__Page segmentation data__:

#####

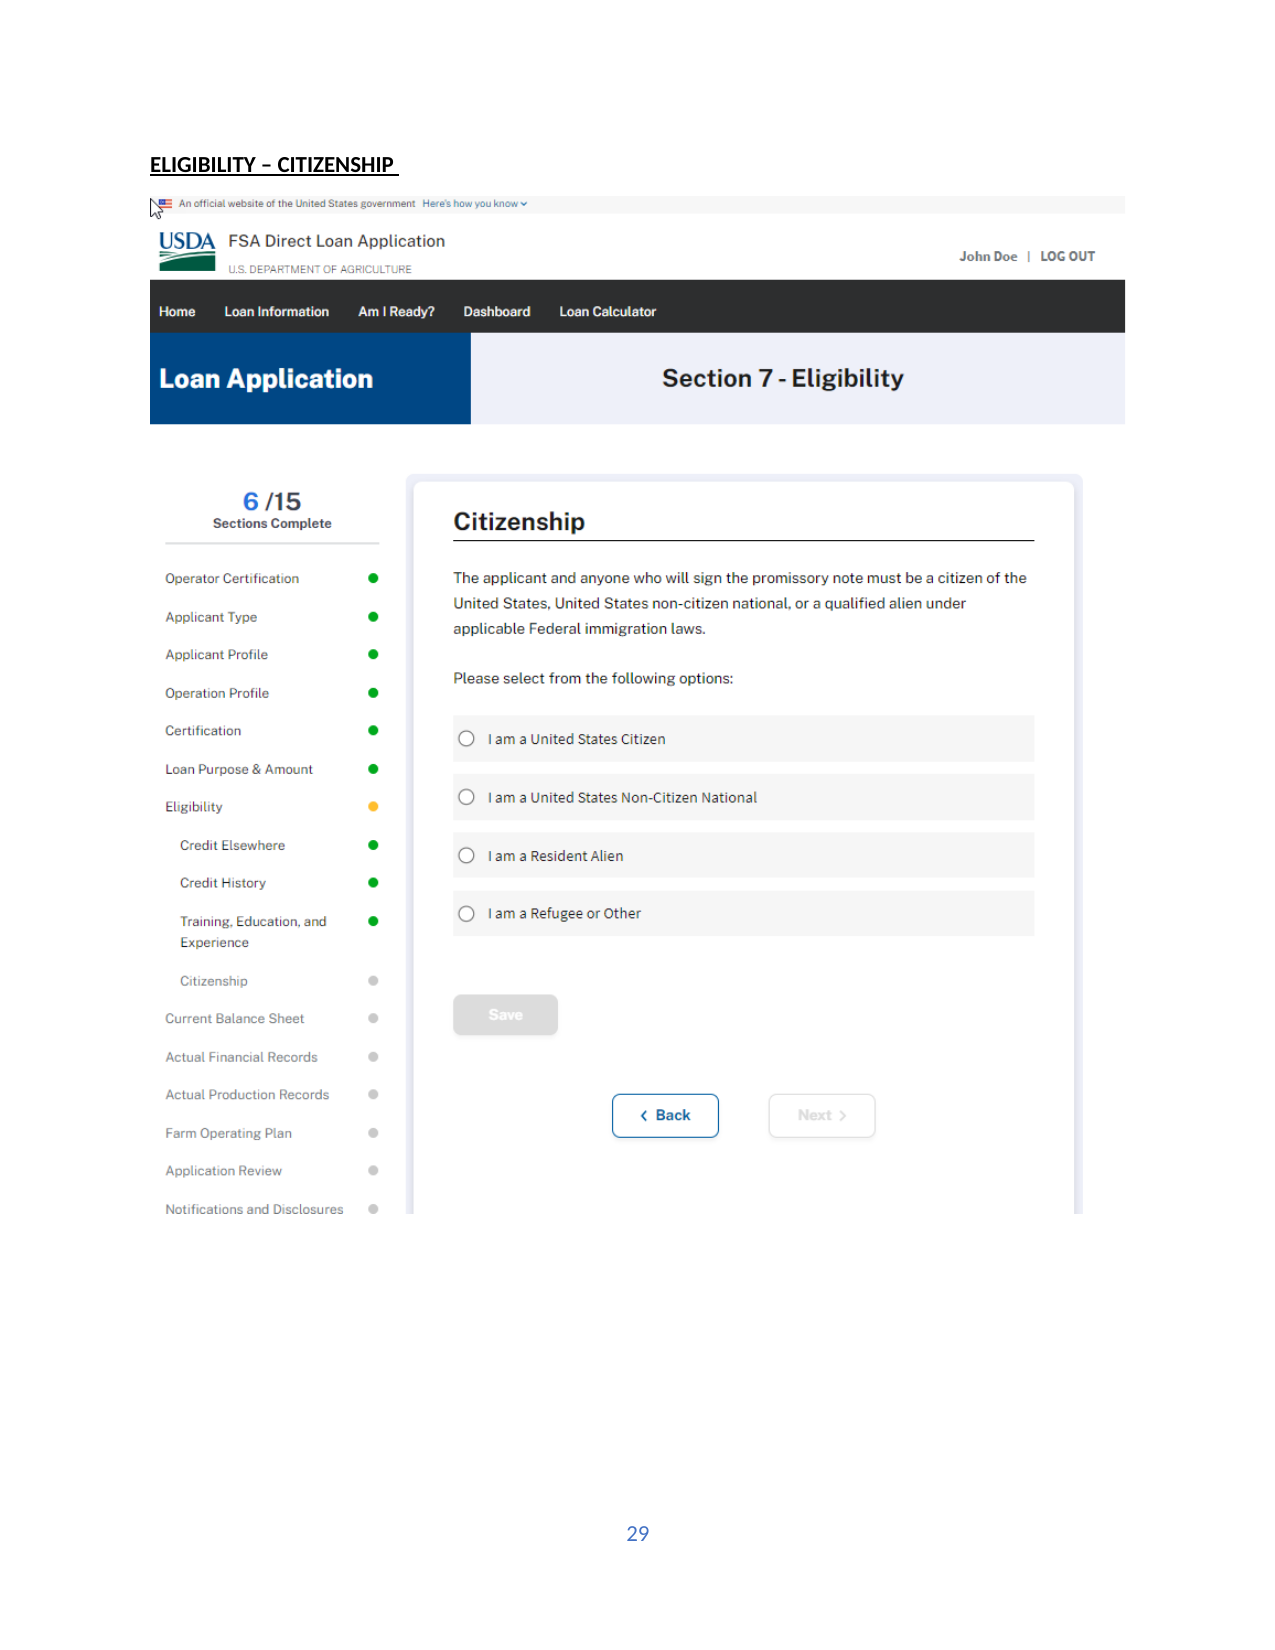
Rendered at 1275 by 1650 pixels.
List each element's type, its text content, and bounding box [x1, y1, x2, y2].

picture [150, 196, 1125, 1214]
text ELIGIBILITY – CITIZENSHIP [150, 150, 1125, 178]
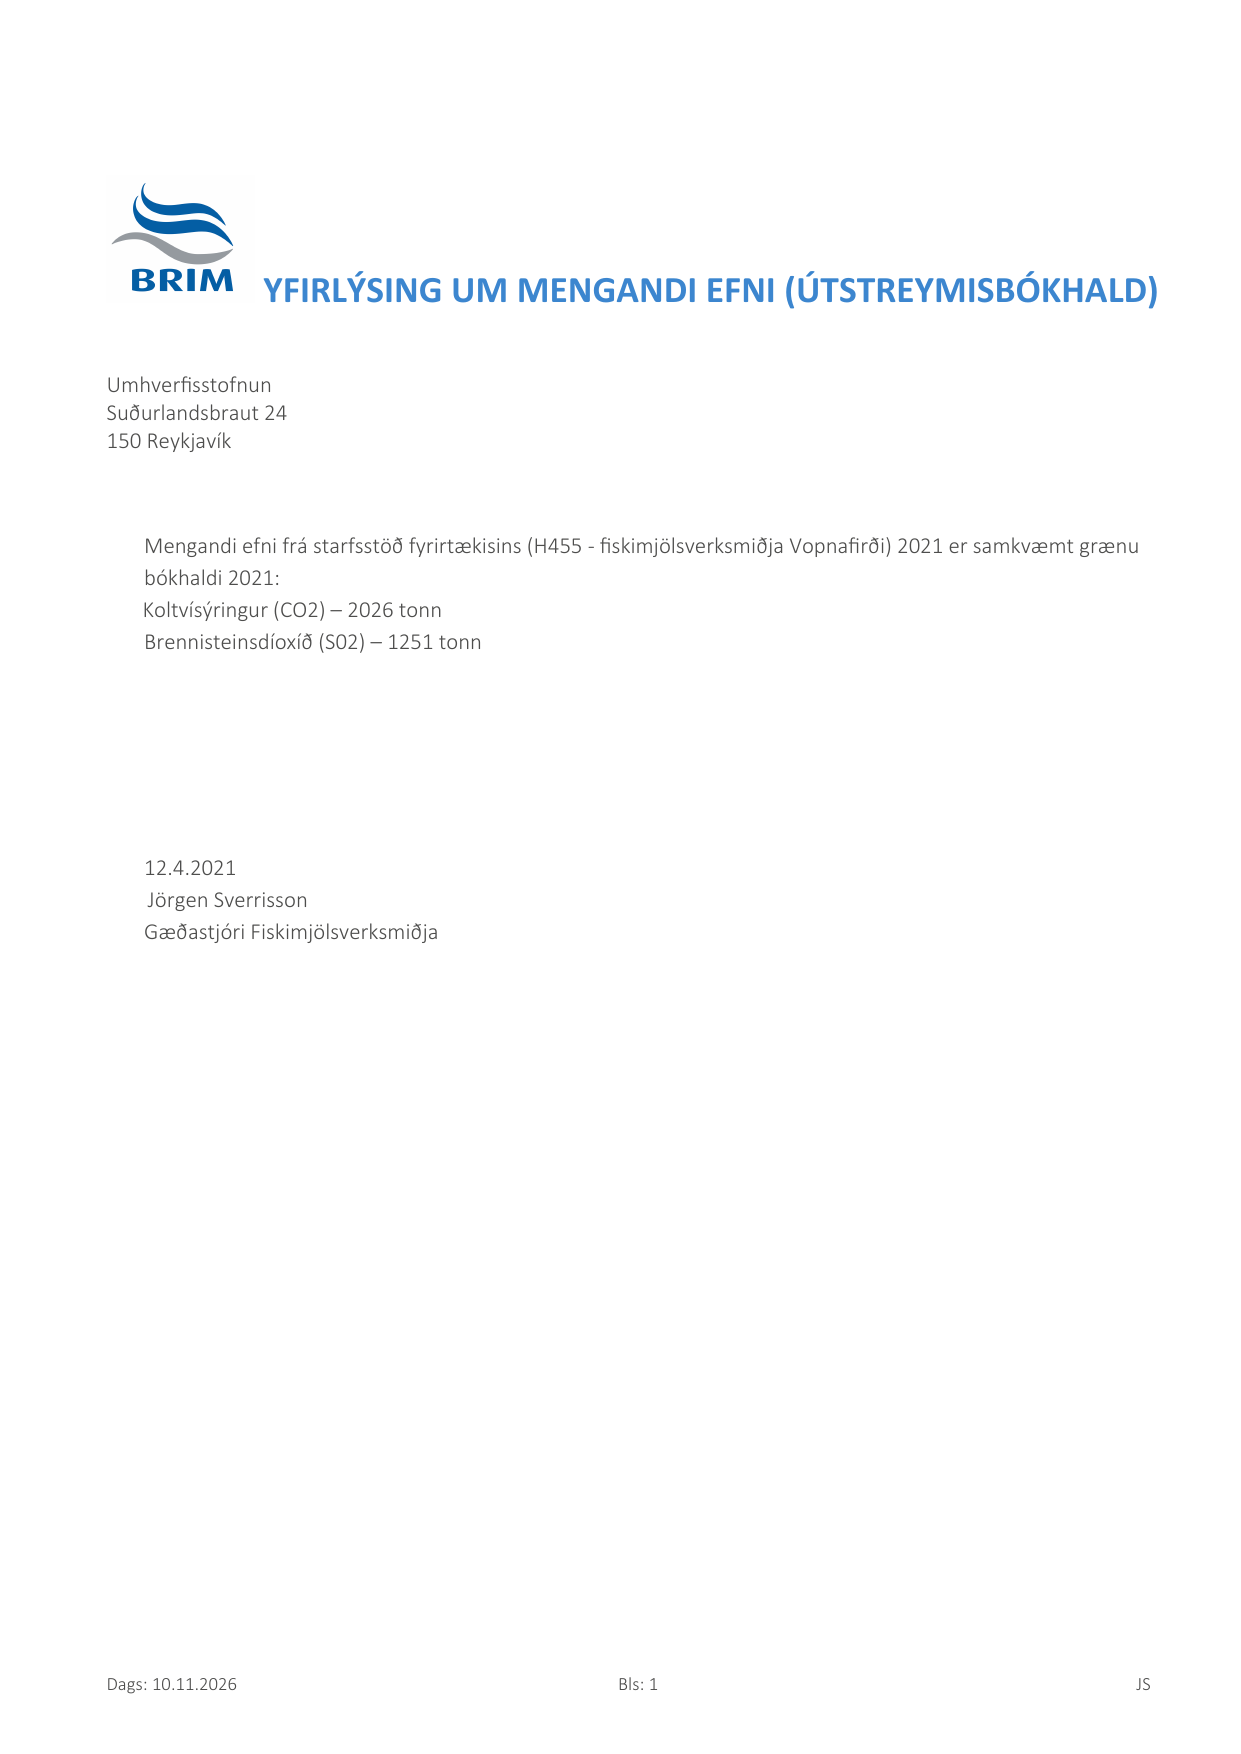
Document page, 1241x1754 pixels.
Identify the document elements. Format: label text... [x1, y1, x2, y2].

#####

__TASK DETAILS__: Give back the full data exactly as it reads, but drop the pictures.

__WRITTEN ANSWER__:
Rendered at 1275 by 1650 pixels.
List each element's type, its text content, and bounding box [x1, y1, x2, y2].

picture [150, 196, 1125, 1214]
text ELIGIBILITY – CITIZENSHIP [150, 150, 1125, 178]
Document page, 1241x1754 pixels.
Identify the document elements. Format: label text... [x1, y1, x2, y2].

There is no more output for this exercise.